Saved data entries
= Beginning of Section =
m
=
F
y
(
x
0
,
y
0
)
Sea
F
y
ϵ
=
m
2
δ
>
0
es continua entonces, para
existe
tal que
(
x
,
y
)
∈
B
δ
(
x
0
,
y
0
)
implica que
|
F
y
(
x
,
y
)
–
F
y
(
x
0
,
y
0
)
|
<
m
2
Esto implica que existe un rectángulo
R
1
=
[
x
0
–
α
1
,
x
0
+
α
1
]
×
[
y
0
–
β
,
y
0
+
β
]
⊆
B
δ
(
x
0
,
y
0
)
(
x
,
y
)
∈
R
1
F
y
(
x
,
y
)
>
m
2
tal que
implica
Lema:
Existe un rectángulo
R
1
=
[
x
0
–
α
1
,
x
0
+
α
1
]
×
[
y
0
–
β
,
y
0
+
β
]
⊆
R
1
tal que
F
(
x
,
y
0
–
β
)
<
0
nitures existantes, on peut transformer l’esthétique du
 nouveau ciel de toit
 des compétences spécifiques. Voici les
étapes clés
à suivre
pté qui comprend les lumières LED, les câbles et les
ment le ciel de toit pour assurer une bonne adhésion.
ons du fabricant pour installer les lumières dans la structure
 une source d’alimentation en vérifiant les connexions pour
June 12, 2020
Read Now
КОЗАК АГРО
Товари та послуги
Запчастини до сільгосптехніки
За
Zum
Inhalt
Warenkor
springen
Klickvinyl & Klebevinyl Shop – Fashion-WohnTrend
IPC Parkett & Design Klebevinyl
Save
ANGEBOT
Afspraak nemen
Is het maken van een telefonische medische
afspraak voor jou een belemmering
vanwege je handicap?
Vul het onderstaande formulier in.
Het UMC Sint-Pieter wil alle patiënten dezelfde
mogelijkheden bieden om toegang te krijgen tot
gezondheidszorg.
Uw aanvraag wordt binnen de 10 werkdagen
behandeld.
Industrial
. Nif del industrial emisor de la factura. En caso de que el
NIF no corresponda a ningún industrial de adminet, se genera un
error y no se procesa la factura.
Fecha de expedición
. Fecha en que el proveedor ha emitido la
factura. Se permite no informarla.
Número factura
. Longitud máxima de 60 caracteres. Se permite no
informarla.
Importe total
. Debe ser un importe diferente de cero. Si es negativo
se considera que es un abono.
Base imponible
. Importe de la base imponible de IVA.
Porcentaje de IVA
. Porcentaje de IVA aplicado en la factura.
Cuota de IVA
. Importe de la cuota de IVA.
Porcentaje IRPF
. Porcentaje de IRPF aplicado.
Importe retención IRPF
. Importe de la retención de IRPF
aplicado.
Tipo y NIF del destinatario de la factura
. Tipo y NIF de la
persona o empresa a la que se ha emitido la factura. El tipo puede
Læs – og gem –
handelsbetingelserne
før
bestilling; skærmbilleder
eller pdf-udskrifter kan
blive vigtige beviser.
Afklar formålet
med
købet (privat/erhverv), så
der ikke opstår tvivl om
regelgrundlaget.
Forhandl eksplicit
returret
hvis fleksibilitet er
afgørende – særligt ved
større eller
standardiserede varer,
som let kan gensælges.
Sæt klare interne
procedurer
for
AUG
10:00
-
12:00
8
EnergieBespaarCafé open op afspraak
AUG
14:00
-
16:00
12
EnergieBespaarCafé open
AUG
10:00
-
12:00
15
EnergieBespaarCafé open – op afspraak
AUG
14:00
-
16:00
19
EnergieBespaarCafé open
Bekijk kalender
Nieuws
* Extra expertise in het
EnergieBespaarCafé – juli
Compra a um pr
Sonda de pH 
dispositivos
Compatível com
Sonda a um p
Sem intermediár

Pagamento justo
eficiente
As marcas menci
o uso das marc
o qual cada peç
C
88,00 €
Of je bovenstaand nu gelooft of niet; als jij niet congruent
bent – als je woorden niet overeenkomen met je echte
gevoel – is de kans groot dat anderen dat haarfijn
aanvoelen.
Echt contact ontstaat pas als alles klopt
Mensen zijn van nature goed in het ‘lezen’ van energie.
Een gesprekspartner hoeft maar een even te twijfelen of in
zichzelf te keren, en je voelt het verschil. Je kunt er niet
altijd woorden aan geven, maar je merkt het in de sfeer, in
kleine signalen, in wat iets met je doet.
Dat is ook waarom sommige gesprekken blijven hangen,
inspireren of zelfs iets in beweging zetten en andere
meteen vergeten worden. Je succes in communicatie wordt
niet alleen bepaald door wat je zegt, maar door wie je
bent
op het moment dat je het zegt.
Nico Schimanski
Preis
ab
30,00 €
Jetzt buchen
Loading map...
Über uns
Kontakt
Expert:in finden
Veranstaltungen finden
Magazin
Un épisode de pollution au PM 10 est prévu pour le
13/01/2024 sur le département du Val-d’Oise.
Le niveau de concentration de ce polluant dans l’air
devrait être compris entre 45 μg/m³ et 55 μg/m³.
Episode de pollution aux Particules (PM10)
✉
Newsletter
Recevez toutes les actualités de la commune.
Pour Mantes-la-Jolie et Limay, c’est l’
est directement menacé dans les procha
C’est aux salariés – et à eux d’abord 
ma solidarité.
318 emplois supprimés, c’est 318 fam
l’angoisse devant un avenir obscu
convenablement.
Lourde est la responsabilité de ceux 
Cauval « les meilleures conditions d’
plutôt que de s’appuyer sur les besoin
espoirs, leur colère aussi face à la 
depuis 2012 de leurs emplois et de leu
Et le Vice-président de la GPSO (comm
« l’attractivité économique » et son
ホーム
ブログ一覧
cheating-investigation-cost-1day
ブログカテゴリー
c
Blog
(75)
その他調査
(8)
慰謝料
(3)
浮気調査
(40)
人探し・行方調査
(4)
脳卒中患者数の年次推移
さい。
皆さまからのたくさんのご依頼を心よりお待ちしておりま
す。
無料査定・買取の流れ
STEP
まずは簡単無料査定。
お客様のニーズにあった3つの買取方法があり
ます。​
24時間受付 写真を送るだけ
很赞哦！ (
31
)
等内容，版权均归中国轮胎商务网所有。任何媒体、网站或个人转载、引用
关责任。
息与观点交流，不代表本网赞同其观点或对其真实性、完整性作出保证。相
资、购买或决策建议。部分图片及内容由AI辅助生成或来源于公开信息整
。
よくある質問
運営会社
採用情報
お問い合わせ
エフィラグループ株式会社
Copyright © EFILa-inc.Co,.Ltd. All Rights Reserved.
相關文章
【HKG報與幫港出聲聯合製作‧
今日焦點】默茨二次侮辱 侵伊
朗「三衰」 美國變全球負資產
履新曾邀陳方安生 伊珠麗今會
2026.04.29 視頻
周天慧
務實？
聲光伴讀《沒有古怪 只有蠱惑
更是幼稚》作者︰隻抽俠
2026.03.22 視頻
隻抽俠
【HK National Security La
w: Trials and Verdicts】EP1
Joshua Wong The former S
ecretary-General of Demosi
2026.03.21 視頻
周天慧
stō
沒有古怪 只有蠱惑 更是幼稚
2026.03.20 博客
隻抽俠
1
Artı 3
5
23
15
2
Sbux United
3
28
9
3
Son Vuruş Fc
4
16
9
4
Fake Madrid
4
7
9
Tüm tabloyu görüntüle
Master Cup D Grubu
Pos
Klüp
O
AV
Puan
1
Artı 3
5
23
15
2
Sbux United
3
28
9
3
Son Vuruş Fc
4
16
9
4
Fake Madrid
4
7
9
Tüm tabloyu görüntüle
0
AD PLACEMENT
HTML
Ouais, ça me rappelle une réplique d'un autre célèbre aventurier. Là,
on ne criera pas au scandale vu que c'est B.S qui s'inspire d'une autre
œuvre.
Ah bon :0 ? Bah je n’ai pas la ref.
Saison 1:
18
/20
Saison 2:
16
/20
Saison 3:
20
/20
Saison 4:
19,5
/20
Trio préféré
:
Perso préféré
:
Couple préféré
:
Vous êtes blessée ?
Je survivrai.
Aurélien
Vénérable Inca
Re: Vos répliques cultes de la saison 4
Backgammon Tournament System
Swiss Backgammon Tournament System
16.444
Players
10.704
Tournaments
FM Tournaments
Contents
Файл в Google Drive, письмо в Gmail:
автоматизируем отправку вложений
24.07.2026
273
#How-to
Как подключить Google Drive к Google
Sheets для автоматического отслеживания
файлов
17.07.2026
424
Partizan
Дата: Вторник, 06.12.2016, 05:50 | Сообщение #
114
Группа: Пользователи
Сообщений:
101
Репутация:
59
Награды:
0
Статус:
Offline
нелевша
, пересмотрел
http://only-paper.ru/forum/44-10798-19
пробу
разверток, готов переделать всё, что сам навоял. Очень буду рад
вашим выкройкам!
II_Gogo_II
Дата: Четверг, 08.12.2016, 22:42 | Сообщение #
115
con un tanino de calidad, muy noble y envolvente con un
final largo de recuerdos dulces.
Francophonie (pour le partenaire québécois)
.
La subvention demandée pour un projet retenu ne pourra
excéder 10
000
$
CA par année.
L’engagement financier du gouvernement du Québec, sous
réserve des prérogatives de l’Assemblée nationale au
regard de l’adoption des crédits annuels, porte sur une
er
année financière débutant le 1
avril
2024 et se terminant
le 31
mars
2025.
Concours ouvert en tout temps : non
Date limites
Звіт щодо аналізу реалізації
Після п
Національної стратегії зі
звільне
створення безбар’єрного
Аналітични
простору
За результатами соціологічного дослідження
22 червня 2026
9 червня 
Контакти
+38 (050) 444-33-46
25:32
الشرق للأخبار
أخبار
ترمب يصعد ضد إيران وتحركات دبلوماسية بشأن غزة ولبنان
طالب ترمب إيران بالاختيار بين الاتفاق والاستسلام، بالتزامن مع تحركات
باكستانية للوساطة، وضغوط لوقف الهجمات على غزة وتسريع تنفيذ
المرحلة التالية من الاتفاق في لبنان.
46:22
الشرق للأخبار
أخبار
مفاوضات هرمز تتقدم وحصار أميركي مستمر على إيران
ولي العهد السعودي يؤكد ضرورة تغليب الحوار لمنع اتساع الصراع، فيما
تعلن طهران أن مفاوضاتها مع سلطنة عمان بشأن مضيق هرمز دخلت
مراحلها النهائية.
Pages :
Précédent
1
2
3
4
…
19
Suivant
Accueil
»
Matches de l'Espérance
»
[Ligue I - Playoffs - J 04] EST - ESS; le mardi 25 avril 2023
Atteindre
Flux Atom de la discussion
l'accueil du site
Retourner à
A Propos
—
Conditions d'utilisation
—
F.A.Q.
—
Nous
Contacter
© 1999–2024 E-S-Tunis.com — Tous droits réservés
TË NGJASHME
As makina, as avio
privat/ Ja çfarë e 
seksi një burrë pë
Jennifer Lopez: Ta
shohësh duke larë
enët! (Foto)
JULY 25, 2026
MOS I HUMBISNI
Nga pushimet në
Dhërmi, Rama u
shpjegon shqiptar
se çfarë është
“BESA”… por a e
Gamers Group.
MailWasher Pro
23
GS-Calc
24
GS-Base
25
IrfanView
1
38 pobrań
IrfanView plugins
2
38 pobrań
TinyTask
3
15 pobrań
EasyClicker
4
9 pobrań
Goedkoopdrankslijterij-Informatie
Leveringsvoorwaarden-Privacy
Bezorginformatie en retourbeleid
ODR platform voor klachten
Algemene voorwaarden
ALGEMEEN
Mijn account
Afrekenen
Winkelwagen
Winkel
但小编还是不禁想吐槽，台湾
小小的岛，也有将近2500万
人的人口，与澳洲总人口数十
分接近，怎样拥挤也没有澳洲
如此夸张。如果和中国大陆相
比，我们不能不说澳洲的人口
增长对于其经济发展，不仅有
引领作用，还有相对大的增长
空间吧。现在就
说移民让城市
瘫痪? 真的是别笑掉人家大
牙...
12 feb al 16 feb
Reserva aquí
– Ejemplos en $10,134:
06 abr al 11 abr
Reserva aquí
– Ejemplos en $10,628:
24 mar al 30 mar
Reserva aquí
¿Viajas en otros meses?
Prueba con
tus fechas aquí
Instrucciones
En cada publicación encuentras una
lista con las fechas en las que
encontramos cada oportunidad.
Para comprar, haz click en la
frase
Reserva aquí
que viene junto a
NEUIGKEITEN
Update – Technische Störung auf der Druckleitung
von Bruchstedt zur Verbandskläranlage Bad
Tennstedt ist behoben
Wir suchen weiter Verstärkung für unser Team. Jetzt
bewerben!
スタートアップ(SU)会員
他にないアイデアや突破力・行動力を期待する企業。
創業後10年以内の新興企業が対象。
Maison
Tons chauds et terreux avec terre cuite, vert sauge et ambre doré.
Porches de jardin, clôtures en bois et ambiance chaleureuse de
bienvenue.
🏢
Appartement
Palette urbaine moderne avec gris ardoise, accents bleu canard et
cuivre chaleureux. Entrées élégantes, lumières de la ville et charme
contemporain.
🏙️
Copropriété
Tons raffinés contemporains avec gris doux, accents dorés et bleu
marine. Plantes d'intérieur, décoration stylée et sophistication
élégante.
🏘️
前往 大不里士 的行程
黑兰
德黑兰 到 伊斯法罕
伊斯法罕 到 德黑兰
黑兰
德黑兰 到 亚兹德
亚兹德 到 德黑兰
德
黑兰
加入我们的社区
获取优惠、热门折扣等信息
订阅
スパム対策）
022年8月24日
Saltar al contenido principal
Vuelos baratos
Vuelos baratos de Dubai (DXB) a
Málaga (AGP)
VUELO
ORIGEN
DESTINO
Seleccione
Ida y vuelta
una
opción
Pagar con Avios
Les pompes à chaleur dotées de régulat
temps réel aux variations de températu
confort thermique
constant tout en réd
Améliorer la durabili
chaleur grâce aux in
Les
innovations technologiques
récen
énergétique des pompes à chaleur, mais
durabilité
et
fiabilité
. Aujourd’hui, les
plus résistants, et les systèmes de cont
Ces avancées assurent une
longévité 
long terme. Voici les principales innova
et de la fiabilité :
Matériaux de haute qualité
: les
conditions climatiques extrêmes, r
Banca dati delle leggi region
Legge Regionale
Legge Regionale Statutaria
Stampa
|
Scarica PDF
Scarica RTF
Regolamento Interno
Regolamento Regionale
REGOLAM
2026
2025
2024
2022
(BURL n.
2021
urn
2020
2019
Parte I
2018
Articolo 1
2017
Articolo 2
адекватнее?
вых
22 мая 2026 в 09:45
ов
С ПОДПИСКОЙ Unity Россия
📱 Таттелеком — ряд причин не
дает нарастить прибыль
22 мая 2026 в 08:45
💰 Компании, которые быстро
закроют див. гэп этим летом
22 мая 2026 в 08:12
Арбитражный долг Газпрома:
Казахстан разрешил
= End of Section =
**Work to complete**
What is the number of lines in the records that contain the string "aplicado"? Give only that number.

**Solution**
3